## What is expected
Go through the data below and gather each line containing "distance".

## Saved data entries
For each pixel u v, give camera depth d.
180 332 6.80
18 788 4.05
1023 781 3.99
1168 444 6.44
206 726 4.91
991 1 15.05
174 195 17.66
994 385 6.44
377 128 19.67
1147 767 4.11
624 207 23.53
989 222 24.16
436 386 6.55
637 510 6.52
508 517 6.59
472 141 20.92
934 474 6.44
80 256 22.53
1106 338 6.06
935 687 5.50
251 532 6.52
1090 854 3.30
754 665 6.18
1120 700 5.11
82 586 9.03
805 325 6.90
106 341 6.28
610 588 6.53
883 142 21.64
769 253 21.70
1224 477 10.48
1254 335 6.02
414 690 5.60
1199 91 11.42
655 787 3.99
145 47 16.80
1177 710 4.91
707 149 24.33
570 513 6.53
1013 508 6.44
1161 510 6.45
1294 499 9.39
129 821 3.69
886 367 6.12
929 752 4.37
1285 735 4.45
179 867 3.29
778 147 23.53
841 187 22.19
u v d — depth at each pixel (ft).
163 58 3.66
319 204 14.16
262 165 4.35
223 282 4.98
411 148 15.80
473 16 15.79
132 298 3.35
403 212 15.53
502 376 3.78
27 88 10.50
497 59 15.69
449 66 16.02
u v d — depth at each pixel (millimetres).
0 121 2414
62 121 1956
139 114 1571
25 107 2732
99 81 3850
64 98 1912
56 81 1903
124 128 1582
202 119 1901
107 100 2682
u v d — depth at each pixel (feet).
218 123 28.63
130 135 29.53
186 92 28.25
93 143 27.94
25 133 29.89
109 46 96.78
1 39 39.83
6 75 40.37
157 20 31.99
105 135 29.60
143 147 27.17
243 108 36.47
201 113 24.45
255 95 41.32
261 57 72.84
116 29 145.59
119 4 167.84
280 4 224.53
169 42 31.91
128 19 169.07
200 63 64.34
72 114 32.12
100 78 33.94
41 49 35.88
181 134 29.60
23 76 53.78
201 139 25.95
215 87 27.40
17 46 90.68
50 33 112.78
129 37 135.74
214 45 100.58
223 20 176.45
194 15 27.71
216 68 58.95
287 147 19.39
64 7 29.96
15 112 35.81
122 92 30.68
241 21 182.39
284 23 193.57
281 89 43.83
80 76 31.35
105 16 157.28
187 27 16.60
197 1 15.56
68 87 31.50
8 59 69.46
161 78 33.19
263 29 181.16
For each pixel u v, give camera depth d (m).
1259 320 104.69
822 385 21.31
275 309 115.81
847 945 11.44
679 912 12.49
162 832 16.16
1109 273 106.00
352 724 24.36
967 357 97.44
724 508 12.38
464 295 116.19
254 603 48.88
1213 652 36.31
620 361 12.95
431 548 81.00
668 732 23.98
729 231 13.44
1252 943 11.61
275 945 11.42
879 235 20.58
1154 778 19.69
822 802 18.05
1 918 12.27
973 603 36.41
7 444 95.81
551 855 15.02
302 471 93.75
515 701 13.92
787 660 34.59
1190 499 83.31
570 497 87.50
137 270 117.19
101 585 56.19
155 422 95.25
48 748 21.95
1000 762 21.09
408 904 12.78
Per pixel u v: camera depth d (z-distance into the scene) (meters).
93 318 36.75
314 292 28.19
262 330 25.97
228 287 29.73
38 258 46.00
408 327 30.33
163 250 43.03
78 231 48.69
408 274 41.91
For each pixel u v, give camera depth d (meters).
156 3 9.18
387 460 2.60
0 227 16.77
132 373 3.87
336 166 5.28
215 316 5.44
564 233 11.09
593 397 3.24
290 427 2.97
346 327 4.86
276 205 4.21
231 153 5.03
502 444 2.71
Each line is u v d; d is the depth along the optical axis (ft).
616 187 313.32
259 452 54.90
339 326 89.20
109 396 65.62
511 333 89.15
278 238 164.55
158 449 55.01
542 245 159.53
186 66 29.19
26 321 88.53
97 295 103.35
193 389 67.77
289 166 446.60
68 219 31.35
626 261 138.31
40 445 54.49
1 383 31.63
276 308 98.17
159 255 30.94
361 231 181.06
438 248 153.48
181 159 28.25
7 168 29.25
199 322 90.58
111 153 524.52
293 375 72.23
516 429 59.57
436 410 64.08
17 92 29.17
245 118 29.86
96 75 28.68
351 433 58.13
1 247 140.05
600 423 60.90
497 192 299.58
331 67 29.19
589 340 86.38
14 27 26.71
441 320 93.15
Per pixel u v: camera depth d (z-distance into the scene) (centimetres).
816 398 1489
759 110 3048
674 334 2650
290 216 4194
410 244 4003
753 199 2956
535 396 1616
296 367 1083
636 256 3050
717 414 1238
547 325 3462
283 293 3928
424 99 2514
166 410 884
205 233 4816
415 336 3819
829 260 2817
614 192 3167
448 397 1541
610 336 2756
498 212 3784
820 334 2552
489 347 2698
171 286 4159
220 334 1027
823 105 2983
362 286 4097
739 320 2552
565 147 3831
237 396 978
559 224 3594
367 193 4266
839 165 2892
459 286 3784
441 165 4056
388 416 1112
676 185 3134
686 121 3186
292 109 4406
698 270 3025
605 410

## Output for this exercise
Per pixel u v: camera depth d (z-distance into the scene) (meters).
Per pixel u v: camera depth d (z-distance into the scene) (centimetres).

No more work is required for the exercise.